> **Exercise data**:
•••

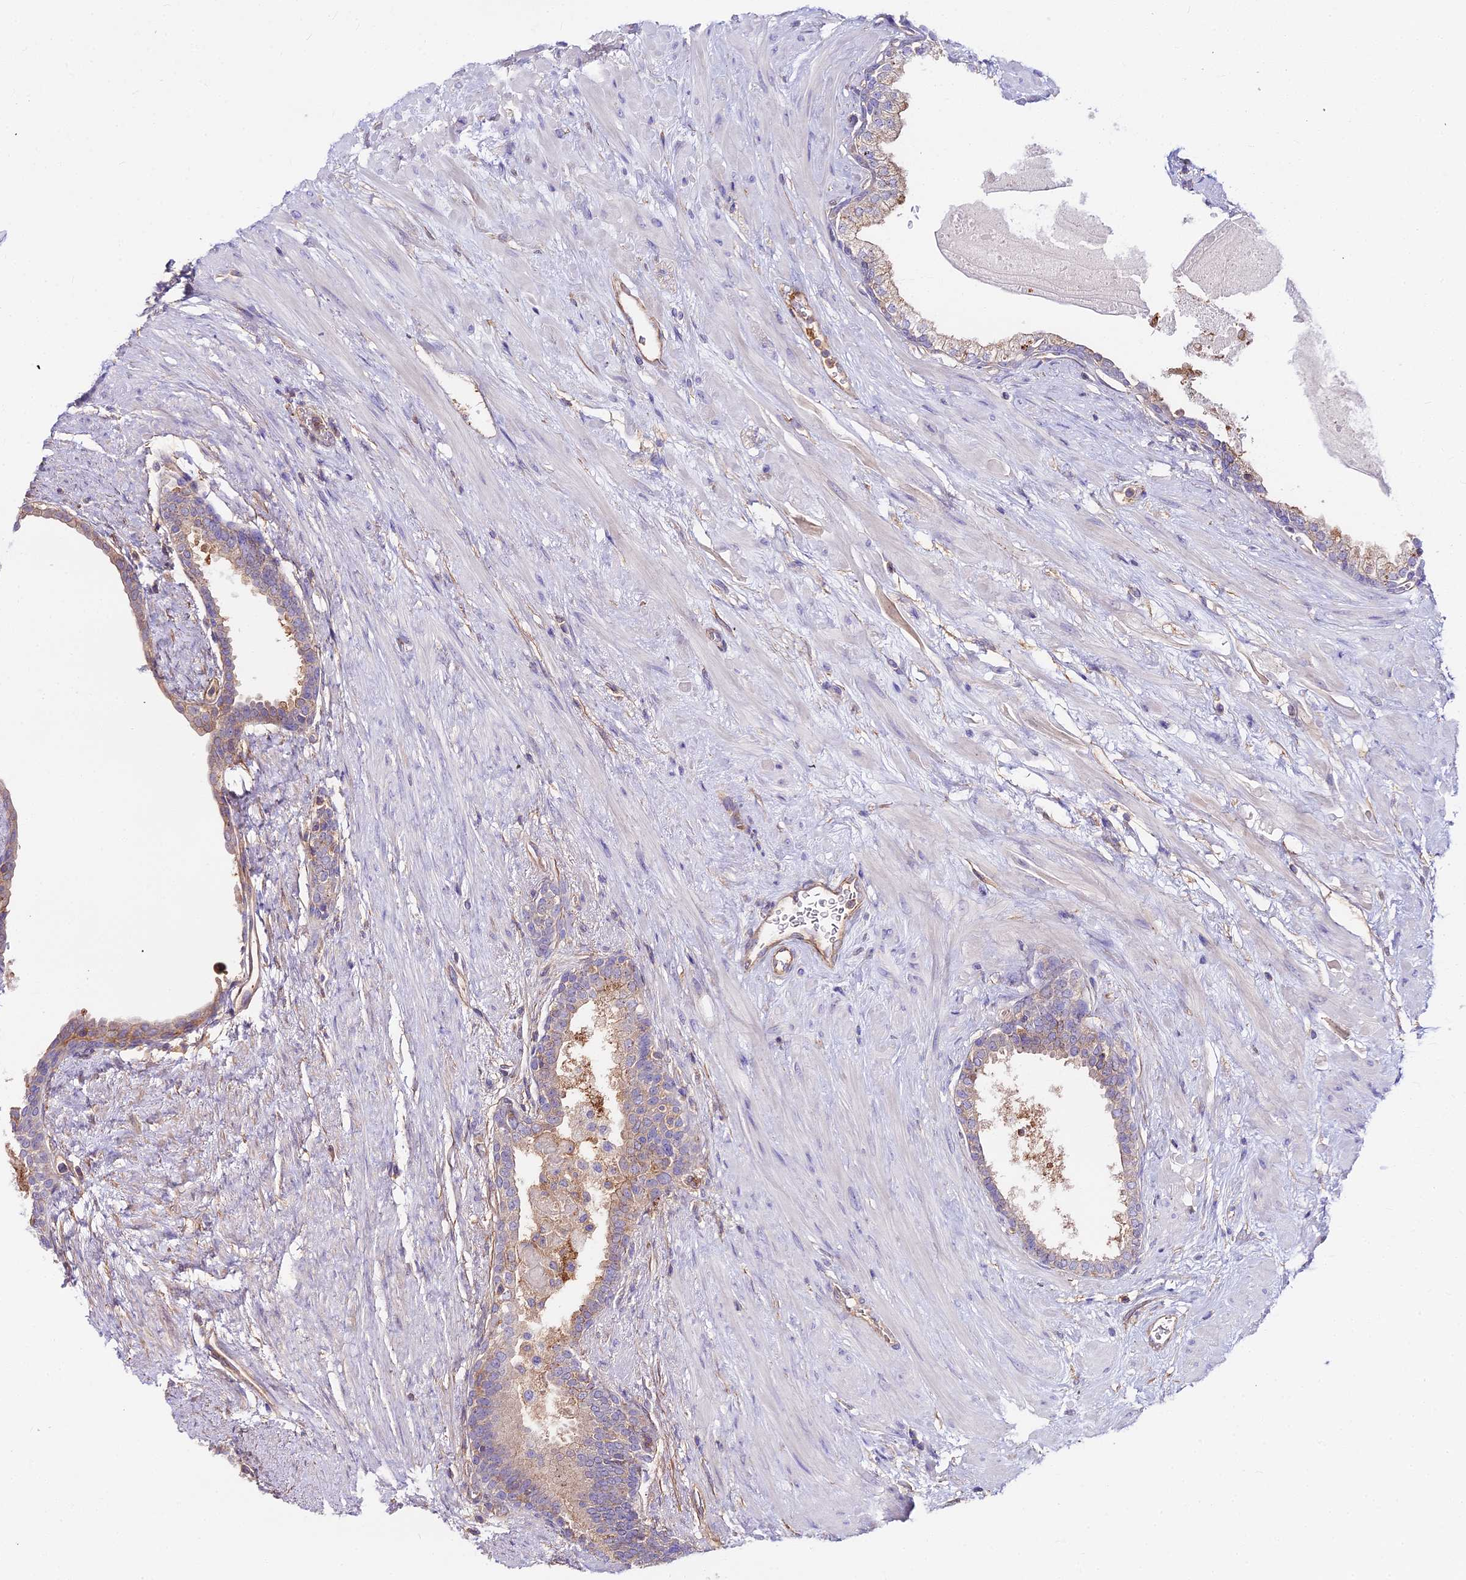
{"staining": {"intensity": "moderate", "quantity": "<25%", "location": "cytoplasmic/membranous"}, "tissue": "prostate", "cell_type": "Glandular cells", "image_type": "normal", "snomed": [{"axis": "morphology", "description": "Normal tissue, NOS"}, {"axis": "topography", "description": "Prostate"}], "caption": "Prostate was stained to show a protein in brown. There is low levels of moderate cytoplasmic/membranous positivity in about <25% of glandular cells. The protein of interest is shown in brown color, while the nuclei are stained blue.", "gene": "GLYAT", "patient": {"sex": "male", "age": 57}}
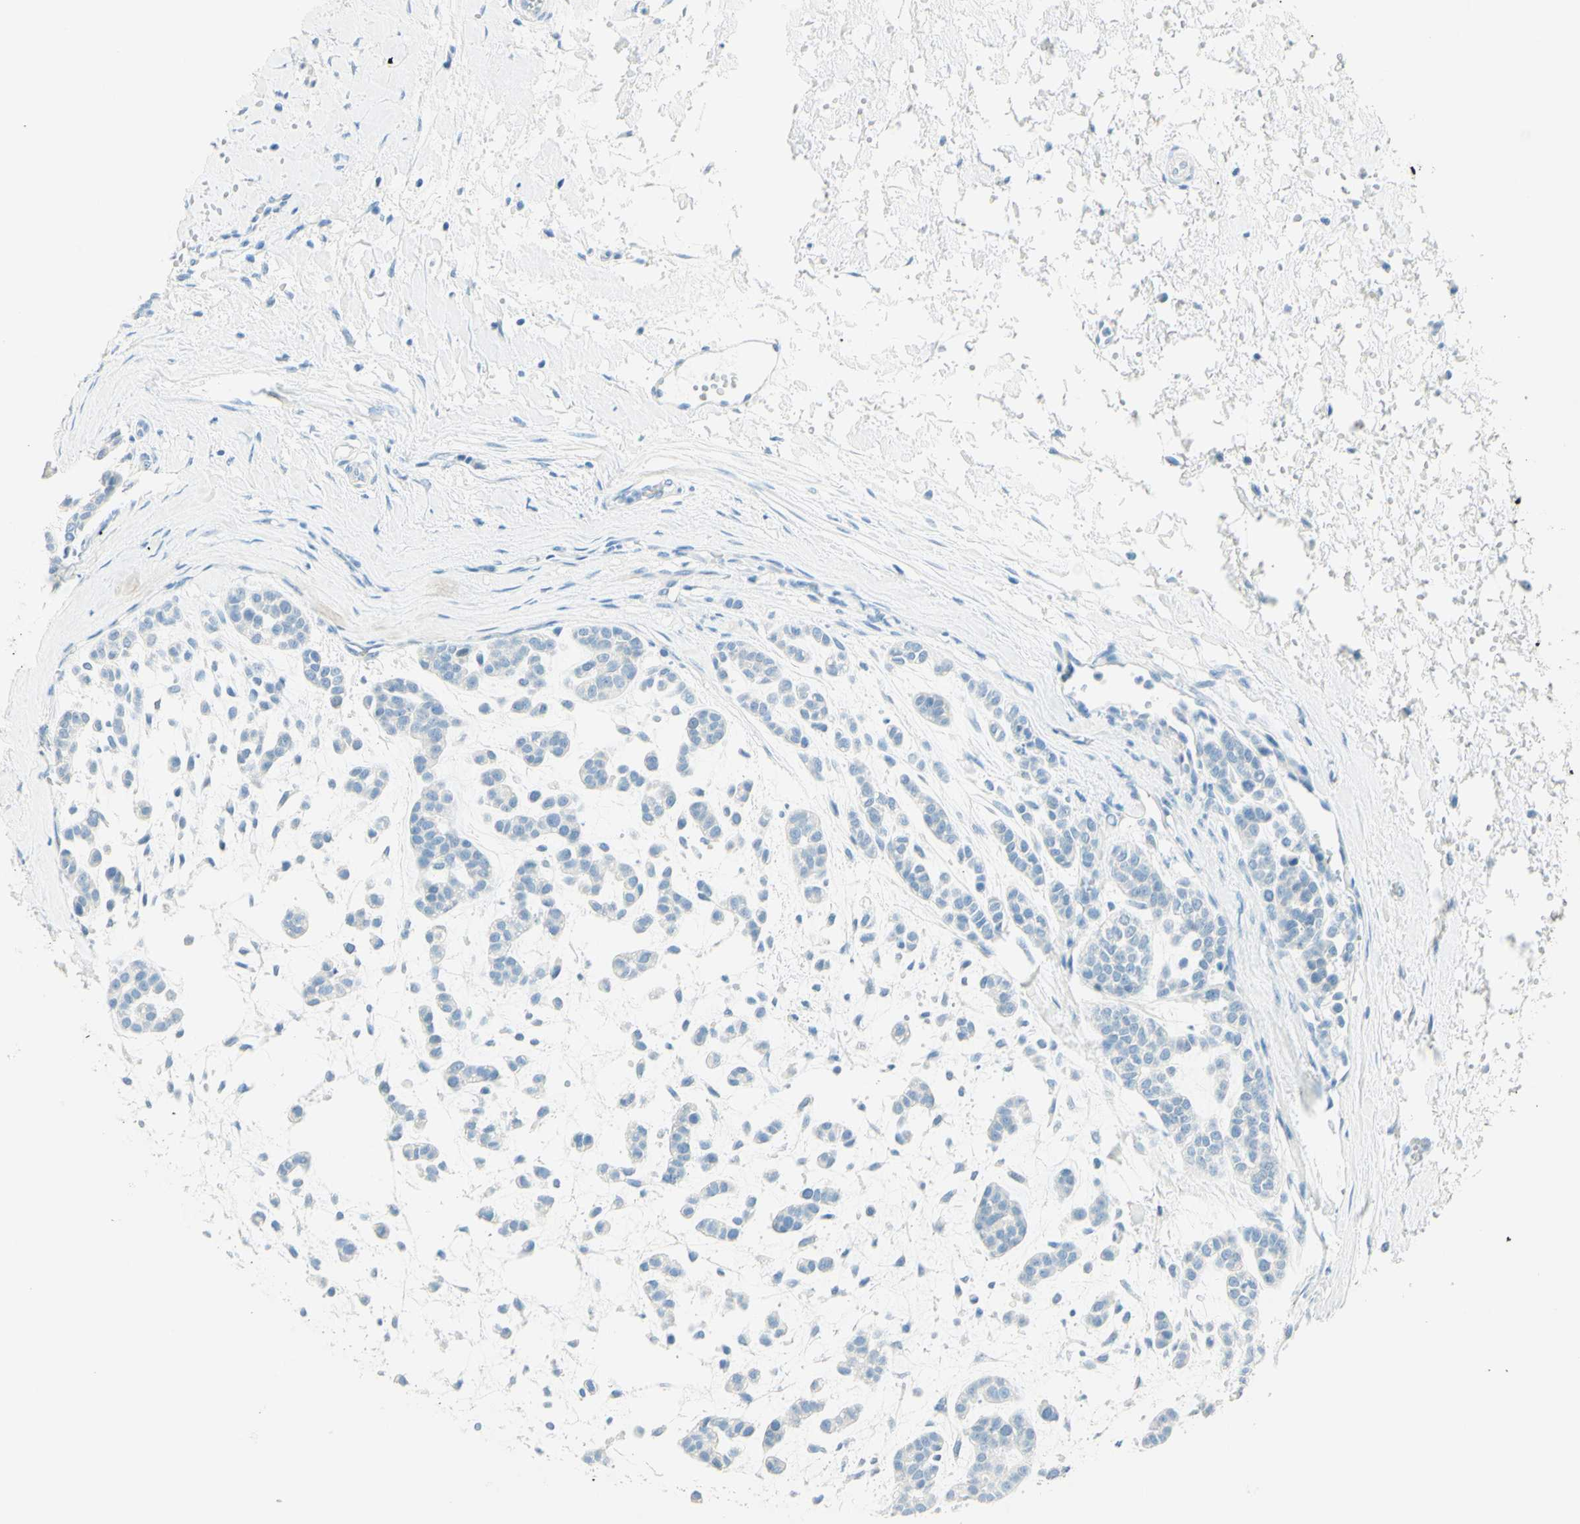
{"staining": {"intensity": "negative", "quantity": "none", "location": "none"}, "tissue": "head and neck cancer", "cell_type": "Tumor cells", "image_type": "cancer", "snomed": [{"axis": "morphology", "description": "Adenocarcinoma, NOS"}, {"axis": "morphology", "description": "Adenoma, NOS"}, {"axis": "topography", "description": "Head-Neck"}], "caption": "Immunohistochemistry photomicrograph of adenoma (head and neck) stained for a protein (brown), which exhibits no positivity in tumor cells. (Stains: DAB IHC with hematoxylin counter stain, Microscopy: brightfield microscopy at high magnification).", "gene": "TMEM132D", "patient": {"sex": "female", "age": 55}}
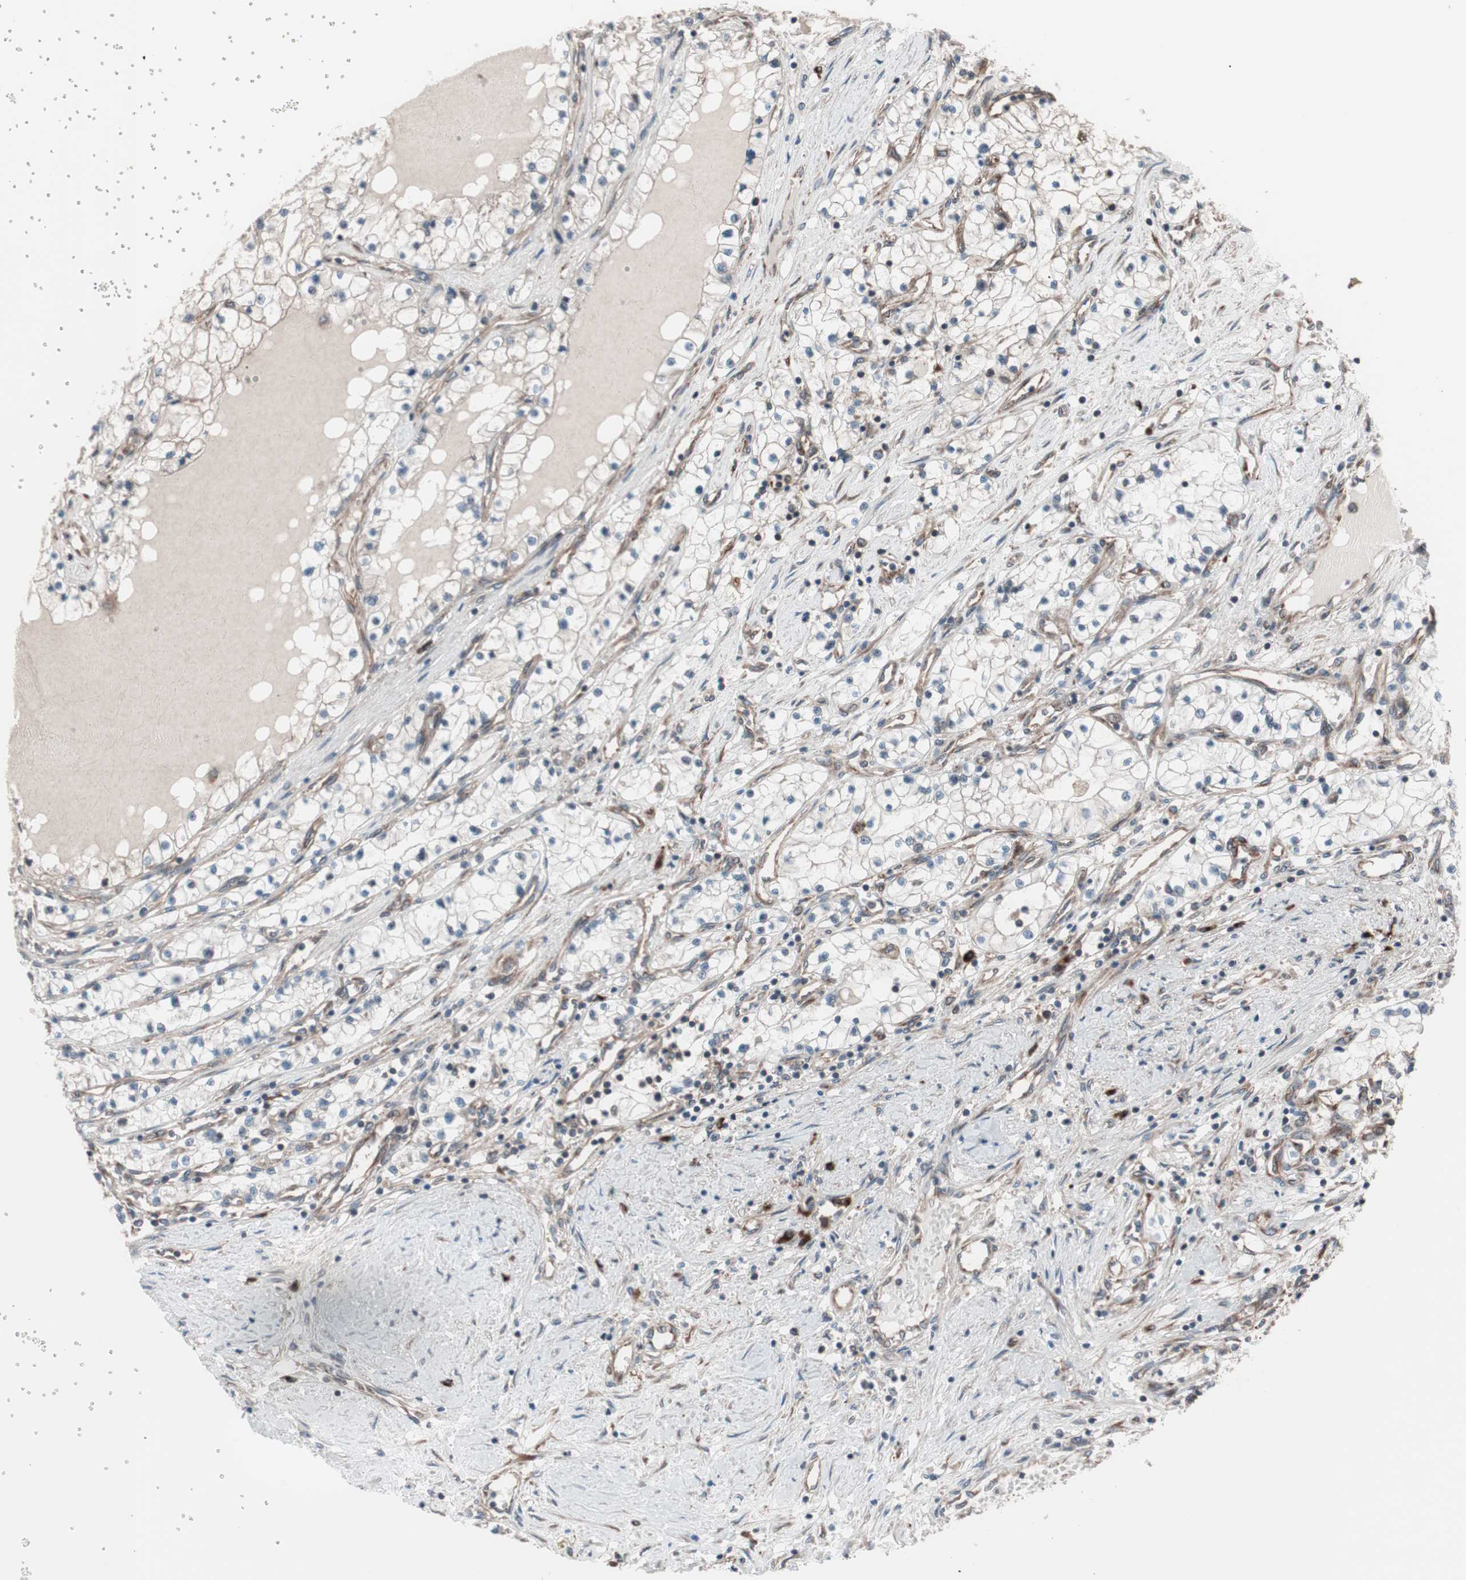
{"staining": {"intensity": "weak", "quantity": "<25%", "location": "cytoplasmic/membranous"}, "tissue": "renal cancer", "cell_type": "Tumor cells", "image_type": "cancer", "snomed": [{"axis": "morphology", "description": "Adenocarcinoma, NOS"}, {"axis": "topography", "description": "Kidney"}], "caption": "DAB (3,3'-diaminobenzidine) immunohistochemical staining of renal adenocarcinoma displays no significant expression in tumor cells.", "gene": "SEC31A", "patient": {"sex": "male", "age": 68}}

•••

> **Work request**: Repeat the full listing above exactly, with no pictures in the copy.

> **Answer to the exercise**:
{"staining": {"intensity": "moderate", "quantity": "<25%", "location": "cytoplasmic/membranous"}, "tissue": "prostate", "cell_type": "Glandular cells", "image_type": "normal", "snomed": [{"axis": "morphology", "description": "Normal tissue, NOS"}, {"axis": "topography", "description": "Prostate"}], "caption": "Prostate was stained to show a protein in brown. There is low levels of moderate cytoplasmic/membranous positivity in about <25% of glandular cells. The protein of interest is shown in brown color, while the nuclei are stained blue.", "gene": "GLYAT", "patient": {"sex": "male", "age": 57}}
{"staining": {"intensity": "negative", "quantity": "none", "location": "none"}, "tissue": "head and neck cancer", "cell_type": "Tumor cells", "image_type": "cancer", "snomed": [{"axis": "morphology", "description": "Adenocarcinoma, NOS"}, {"axis": "morphology", "description": "Adenoma, NOS"}, {"axis": "topography", "description": "Head-Neck"}], "caption": "Immunohistochemistry photomicrograph of adenoma (head and neck) stained for a protein (brown), which exhibits no positivity in tumor cells. (Stains: DAB IHC with hematoxylin counter stain, Microscopy: brightfield microscopy at high magnification).", "gene": "TMEM132D", "patient": {"sex": "female", "age": 55}}
{"staining": {"intensity": "weak", "quantity": "<25%", "location": "cytoplasmic/membranous"}, "tissue": "renal cancer", "cell_type": "Tumor cells", "image_type": "cancer", "snomed": [{"axis": "morphology", "description": "Adenocarcinoma, NOS"}, {"axis": "topography", "description": "Kidney"}], "caption": "DAB (3,3'-diaminobenzidine) immunohistochemical staining of renal adenocarcinoma displays no significant expression in tumor cells.", "gene": "SEC31A", "patient": {"sex": "male", "age": 68}}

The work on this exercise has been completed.